§ Work instructions:
Please copy, word for word, the line that contains "Sie haben das" and every line after it through the end of the records, and nothing more.
========================================================================
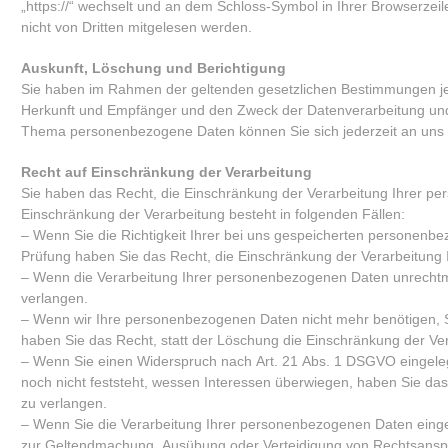
„https://“ wechselt und an dem Schloss-Symbol in Ihrer Browserzeil
nicht von Dritten mitgelesen werden.
Auskunft, Löschung und Berichtigung
Sie haben im Rahmen der geltenden gesetzlichen Bestimmungen jed
Herkunft und Empfänger und den Zweck der Datenverarbeitung und 
Thema personenbezogene Daten können Sie sich jederzeit an uns
Recht auf Einschränkung der Verarbeitung
Sie haben das Recht, die Einschränkung der Verarbeitung Ihrer pe
Einschränkung der Verarbeitung besteht in folgenden Fällen:
– Wenn Sie die Richtigkeit Ihrer bei uns gespeicherten personenbez
Prüfung haben Sie das Recht, die Einschränkung der Verarbeitung
– Wenn die Verarbeitung Ihrer personenbezogenen Daten unrechtm
verlangen.
– Wenn wir Ihre personenbezogenen Daten nicht mehr benötigen, 
haben Sie das Recht, statt der Löschung die Einschränkung der V
– Wenn Sie einen Widerspruch nach Art. 21 Abs. 1 DSGVO eingel
noch nicht feststeht, wessen Interessen überwiegen, haben Sie da
zu verlangen.
– Wenn Sie die Verarbeitung Ihrer personenbezogenen Daten einges
zur Geltendmachung, Ausübung oder Verteidigung von Rechtsansprü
========================================================================
§ Solution below:
Sie haben das Recht, die Einschränkung der Verarbeitung Ihrer pe
Einschränkung der Verarbeitung besteht in folgenden Fällen:
– Wenn Sie die Richtigkeit Ihrer bei uns gespeicherten personenbez
Prüfung haben Sie das Recht, die Einschränkung der Verarbeitung
– Wenn die Verarbeitung Ihrer personenbezogenen Daten unrechtm
verlangen.
– Wenn wir Ihre personenbezogenen Daten nicht mehr benötigen, 
haben Sie das Recht, statt der Löschung die Einschränkung der V
– Wenn Sie einen Widerspruch nach Art. 21 Abs. 1 DSGVO eingel
noch nicht feststeht, wessen Interessen überwiegen, haben Sie da
zu verlangen.
– Wenn Sie die Verarbeitung Ihrer personenbezogenen Daten einges
zur Geltendmachung, Ausübung oder Verteidigung von Rechtsansprü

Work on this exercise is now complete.